The current issue of Texas Monthly takes on the Dallas FBI corruption investigation, sort of, in a "Behind the Lines" essay by deputy editor Brian D. Sweany. He invokes Dallas, the TV show, and another TV show, The Wire, to conclude that, "Like any good drama, it may take a while for the truth to come out."
That's a safe statement to make about a lot of things, like how to pick the best pickup truck or which grocery store has more fresh produce. I think it's a safe statement to make about walking down the street.
Sigh. Probably the smartest thing we could do in Dallas is just go along with everything people from outside the city write about us, because, as wide of the mark as some of it may be, it's usually better than the truth.
Sweany grew up in Plano and worked for D Magazine, so it's probably unfair to expect him to understand Dallas. (He lives in Sachse.) He doesn't much. Nor is he entirely wrong. His central thesis is that "The old racist order presented few pathways to power for church and political leadership in the south looking for influence."
So the only way to be a civil rights leader in Dallas was to take bribes.
Double sigh.
If it was an old racist order, why would it ever have "presented" any morally acceptable pathways to power at all? Why would black people ever have wanted to touch any of the pathways presented to them by an old racist order?
In his 1989 book Parting the Waters, Taylor Branch recounted how the old racist order in just about every city in the Old South offered pathways to power to the civil rights movement leadership, and the leadership shot them down. When white leaders offered piecemeal accommodations to desegregation, the civil rights leadership said, to paraphrase, "No, just bring the dogs out on national TV and use them on our children. We'll just go ahead and see how that one plays out for you."
Dallas may not have been the only exception to that rule, but it was a big one. Here, black leadership took the accommodation, and that is what we see played out now in these waves of public corruption investigations now in Dallas.
This isn't about racist white people waging war on fearless black revolutionaries. Quite the contrary. This is about the longstanding tradition of cooperation and accommodation between the races in Dallas. That's what keeps sending black politicians to the pen. It's not that they don't get along with the white power structure. It's that they do.
========================================================================
## To do
[1] In the Dallas column, does the text agree with each statement, (a) through (c)? Answer yes or no to each, and quote the deciding words.
(a) Brian D. Sweany is identified as a deputy editor.
(b) Sweany lives in Plano.
(c) Parting the Waters was published in 1989.
[2] Retype the part of the Dallas column from "The current issue" up to and including "down the street.".
The listing that comes after this point plays no role in the work here.

## Dataset excerpt
========================================================================
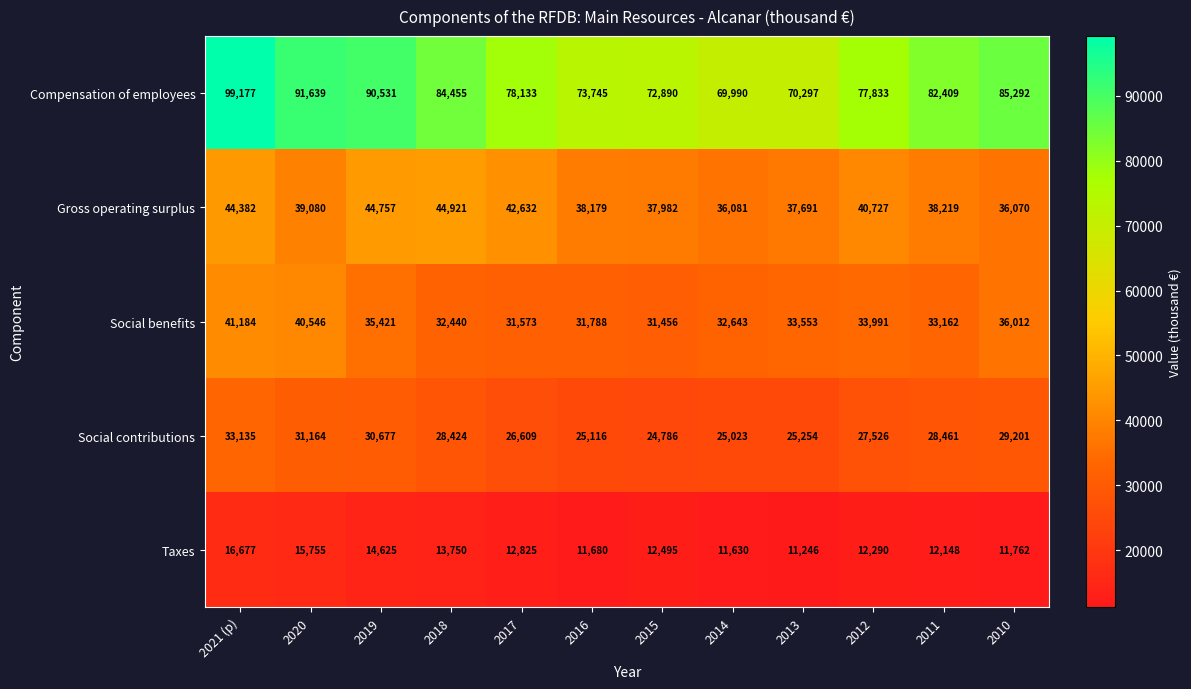

Between 2017 and 2012, which series saw the biggest shift?

Social benefits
========================================================================
## Answers given
[1]
(a) Yes: "by deputy editor Brian D. Sweany"
(b) No: "He lives in Sachse."
(c) Yes: "In his 1989 book Parting the Waters"

[2]
The current issue of Texas Monthly takes on the Dallas FBI corruption investigation, sort of, in a "Behind the Lines" essay by deputy editor Brian D. Sweany. He invokes Dallas, the TV show, and another TV show, The Wire, to conclude that, "Like any good drama, it may take a while for the truth to come out."
That's a safe statement to make about a lot of things, like how to pick the best pickup truck or which grocery store has more fresh produce. I think it's a safe statement to make about walking down the street.